We’re simply supposed to accept the single, superficial claim of harm as by itself satisfying the other three criteria.  But what about that (I’ll come back to the claimed harm in a bit)?

Likely to succeed on the merits?  Based on what? Robart has failed to present any merits other than his repetition of plaintiffs’ claims.

Balance of equities tips in favor of the plaintiffs?  Suppose, arguendo, that the claimed harms are real.  There was no investigation into balance, no presentation in this TRO that the Federal government’s interest in the nation-wide public’s welfare, the nation’s security, is outweighed by this harm.

And that public interest: see above; Robart didn’t even look into that, or if he did, he chose to omit the outcome of that enquiry from his order.
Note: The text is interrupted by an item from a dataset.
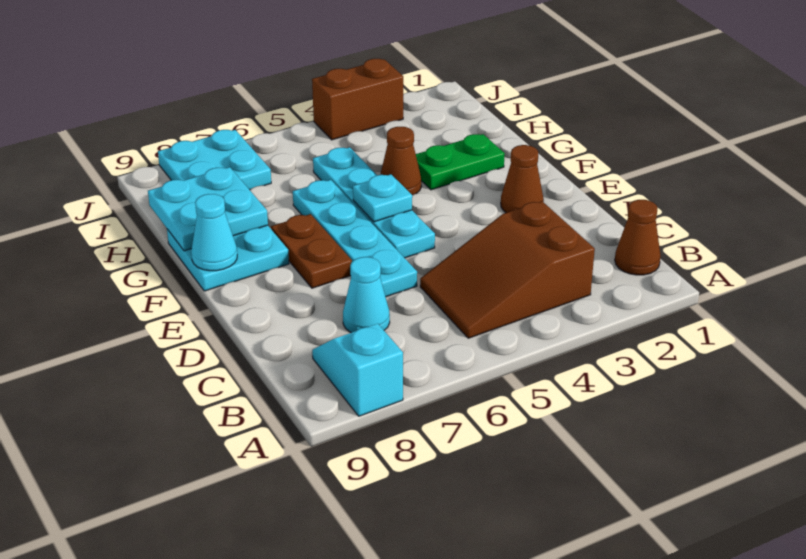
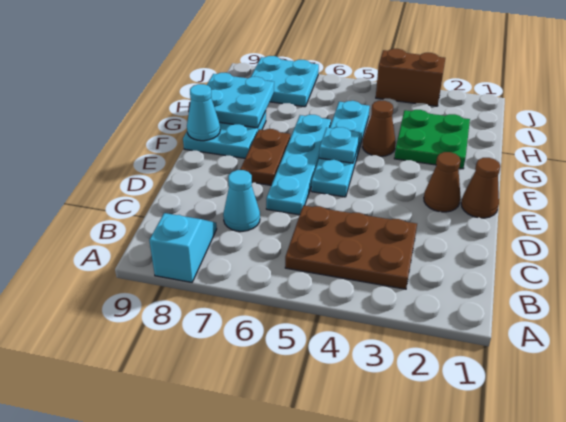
brown 1x1 cone [615,200,661,275] -> brown 1x1 cone moved to [461,158,500,218]
brown 2x3 slope [420,201,595,338] -> brown 2x3 plate [285,205,417,289]
green 1x2 plate [416,134,505,190] -> green 2x2 plate [394,110,470,169]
Now about those harms the States are alleging and that Robart apparently simply accepted withut question.  The Executive Order adversely affects the States’ residents in areas of employment, education, business, family relations, and freedom to travel.  In what way?  Robart declined to say.  Further, a 90- to 120-day delay in reentry into the US imparts no serious education harm, only a delay for those students involved.  This is an inconvenience, not a harm.  To the extent the delay impacts employment (unidentified, but lets assume of the delayed immigrants), that’s a matter between the employee and employer, and to the extent legal relief is appropriate here, that is a separate case.  Freedom to travel?  That’s what borders are: no non-citizen has freedom to travel across borders; noncitizens—even visa holders—must have the permission of the receiving nation prior to entering.  Furthermore, existing permission—those visas—can be suspended or revoked at the receiving nation’s discretion.  Family relations?  Sure, these will be interrupted, and that’s a serious inconvenience.  But it’s only an interruption, and it cannot outweigh the Federal government’s interest in the welfare of all of the public or its interest in the nation’s security.
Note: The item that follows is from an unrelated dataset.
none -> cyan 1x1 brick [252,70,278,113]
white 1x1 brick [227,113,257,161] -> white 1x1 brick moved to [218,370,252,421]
The extension of these individual harms to the States is too far a reach.  The States by virtue of their roles as parens patriae of the residents living within their borders, indeed, but the people whose travel is being interrupted aren’t known to be residents.  Many of them may well have established residency, but there was no showing that all of them have or even a showing that a significant fraction of them have.  (From this, it’s even not clear that the States have standing to bring their suit—another matter unsubstantiated here.)

Clearly, these matters affect only a subset of the delayed travelers, to the extent they affect any—yet Robart’s order lets in, without delay, those unaffected, too; the TRO is not properly limited to those claimed to be harmed.
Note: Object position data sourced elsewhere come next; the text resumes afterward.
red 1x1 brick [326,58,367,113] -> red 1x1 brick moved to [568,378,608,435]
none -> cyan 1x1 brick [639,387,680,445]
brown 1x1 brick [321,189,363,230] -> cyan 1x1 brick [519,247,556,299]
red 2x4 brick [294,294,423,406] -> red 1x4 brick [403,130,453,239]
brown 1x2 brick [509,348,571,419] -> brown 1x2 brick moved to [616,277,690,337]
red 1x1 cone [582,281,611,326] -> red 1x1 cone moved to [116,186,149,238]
The States themselves are harmed by virtue of the damage…inflicted upon the operations and missions of their public universities and other institutions of higher learning, as well as injury to the States’ operations, tax bases, and public funds?  This is an even bigger reach.  Any students affected by the EO are so few in number as to be a drop in the bucket compared to the schools’ populations.  Nor are the States’ governments’ or government facilities’ materially harmed—nor even trivially harmed—by the delayed entry of these travelers.  Robarts declined even to say how these delays impact public revenues.

This is a bad, wholly unsubstantiated TRO, and it should be dismissed out of hand.

3 thoughts on “Judge James Robart’s TRO

    • This is an aspect of lower court, especially district court, nominations and confirmations that the NLMSM generally chooses to ignore, and it’s not just the present-day NLMSM that elides it.
      District judges, while nominally sent in by the President (he’s the one with the official authority, after all) generally are put up by the Senator or a Senator’s ally in whose State the Federal district falls. Usually such nomination proposals are offered without partisanship beyond that of a Senator proposing someone of similar judicial philosophy, but too often they’re the result of rank partisanship like Murray’s.
      And of a President too loathe to leave that seat empty rather than accede to an ideologue like Robart occupying it.
      The NLMSM would do well to give more attention to the judge’s nomination history than just identifying the party of the President and the President who formally nominated him.